--- START ---

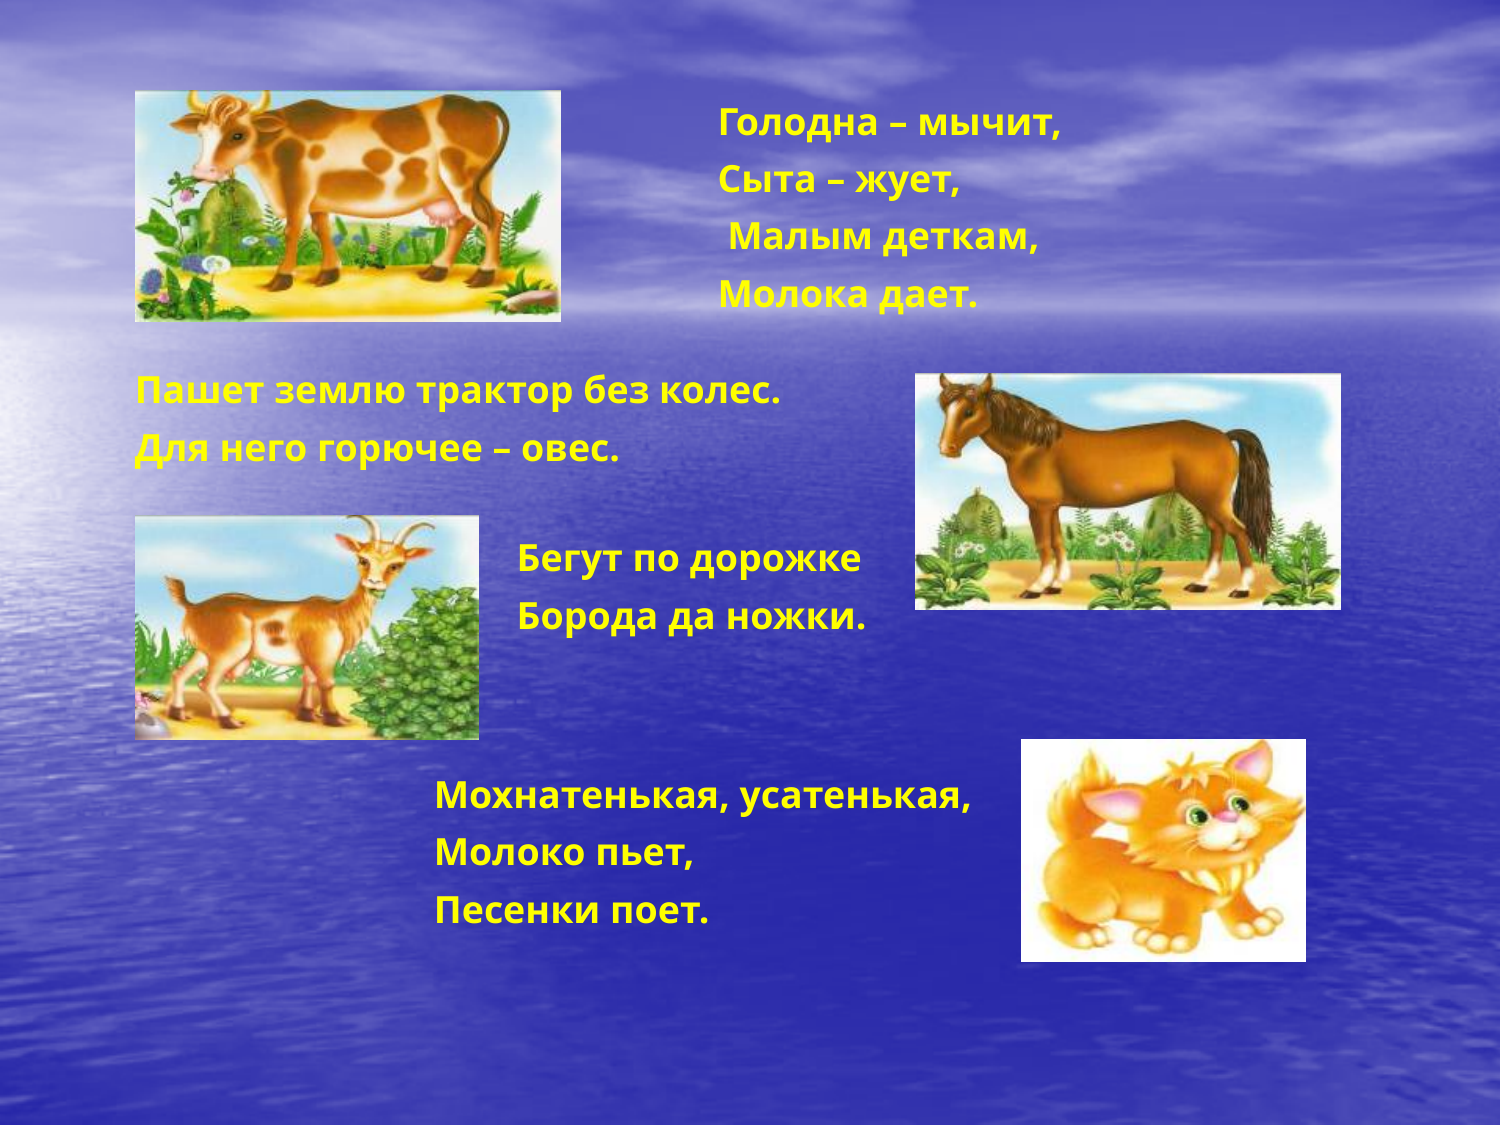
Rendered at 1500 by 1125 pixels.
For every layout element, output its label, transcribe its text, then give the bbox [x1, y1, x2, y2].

picture [135, 515, 479, 740]
text_box Мохнатенькая, усатенькая, Молоко пьет, Песенки поет. [419, 763, 999, 938]
picture [915, 373, 1341, 610]
picture [1021, 739, 1306, 962]
picture [135, 89, 562, 322]
text_box Бегут по дорожке Борода да ножки. [501, 527, 892, 645]
text_box Пашет землю трактор без колес. Для него горючее – овес. [120, 358, 829, 477]
text_box Голодна – мычит, Сыта – жует, Малым деткам, Молока дает. [702, 90, 1140, 323]
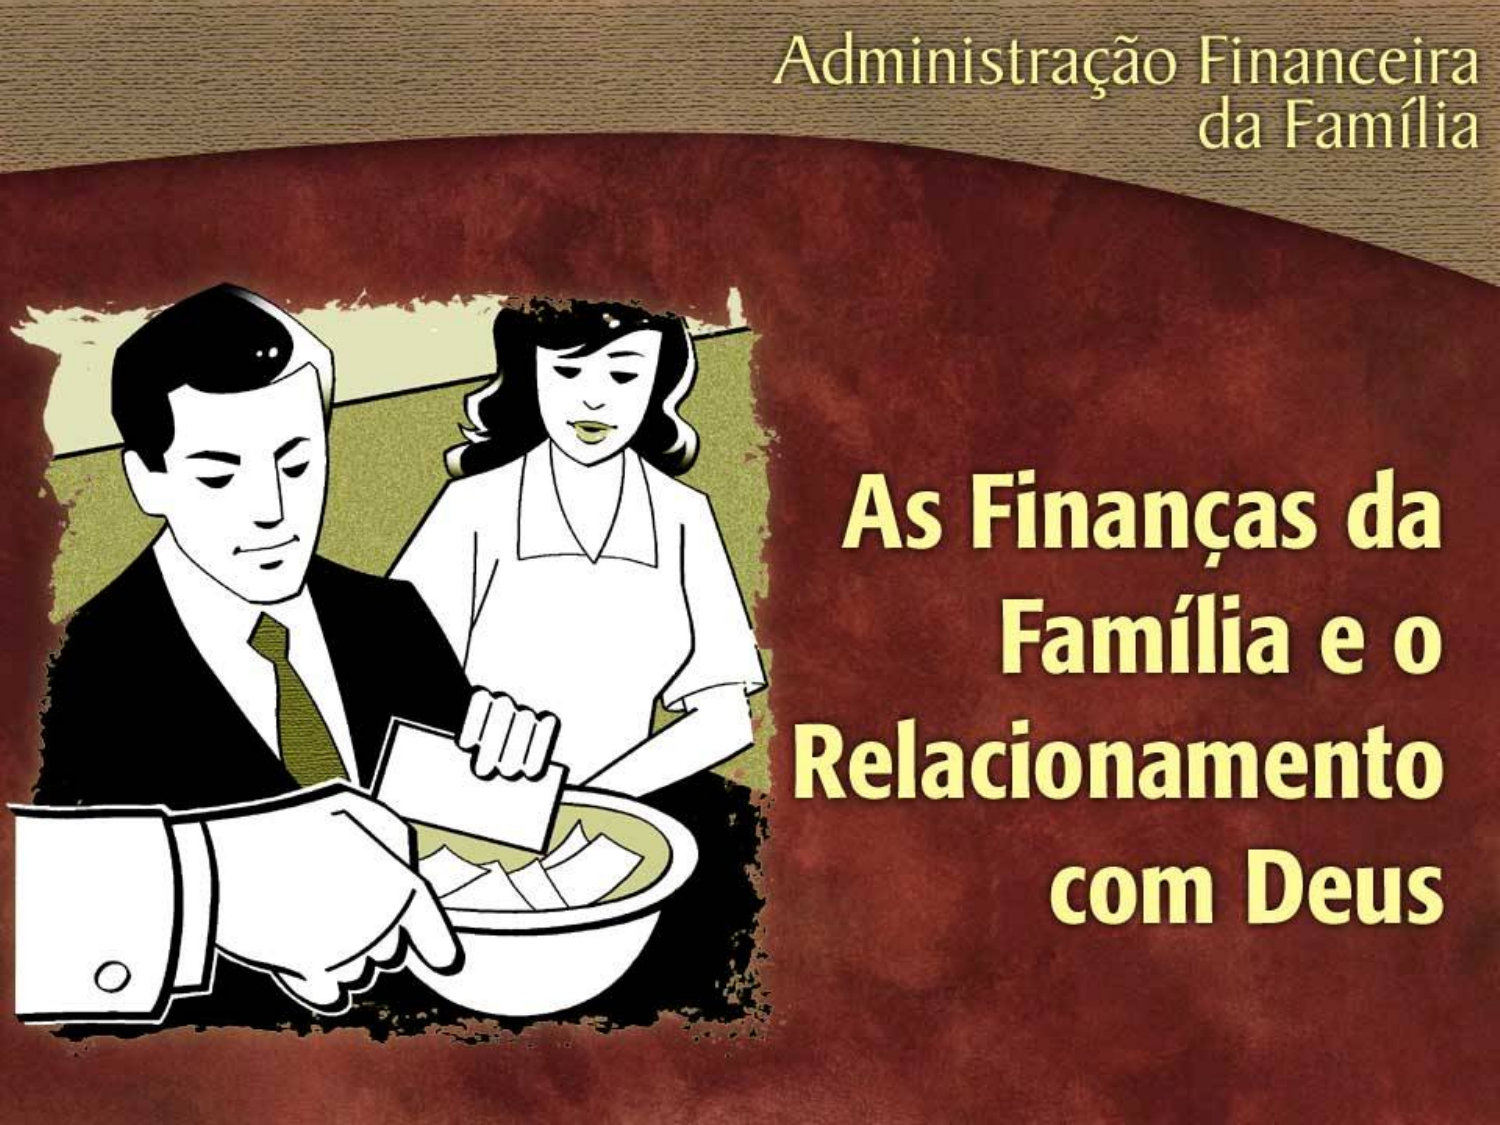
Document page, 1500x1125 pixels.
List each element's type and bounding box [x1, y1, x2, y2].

list [0, 0, 1500, 1125]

--- END ---

◆ WHAT IS EXPECTED
Each entry should be output word for word, with no pictures carried over.

◆ ANSWER FOR THE TASK
Rendered at 1500 by 1125 pixels.
For every layout element, output its label, transcribe its text, then give the bbox [x1, y1, x2, y2].

picture [135, 515, 479, 740]
text_box Мохнатенькая, усатенькая, Молоко пьет, Песенки поет. [419, 763, 999, 938]
picture [915, 373, 1341, 610]
picture [1021, 739, 1306, 962]
picture [135, 89, 562, 322]
text_box Бегут по дорожке Борода да ножки. [501, 527, 892, 645]
text_box Пашет землю трактор без колес. Для него горючее – овес. [120, 358, 829, 477]
text_box Голодна – мычит, Сыта – жует, Малым деткам, Молока дает. [702, 90, 1140, 323]
Document page, 1500x1125 pixels.
List each element's type and bounding box [x1, y1, x2, y2].

list [0, 0, 1500, 1125]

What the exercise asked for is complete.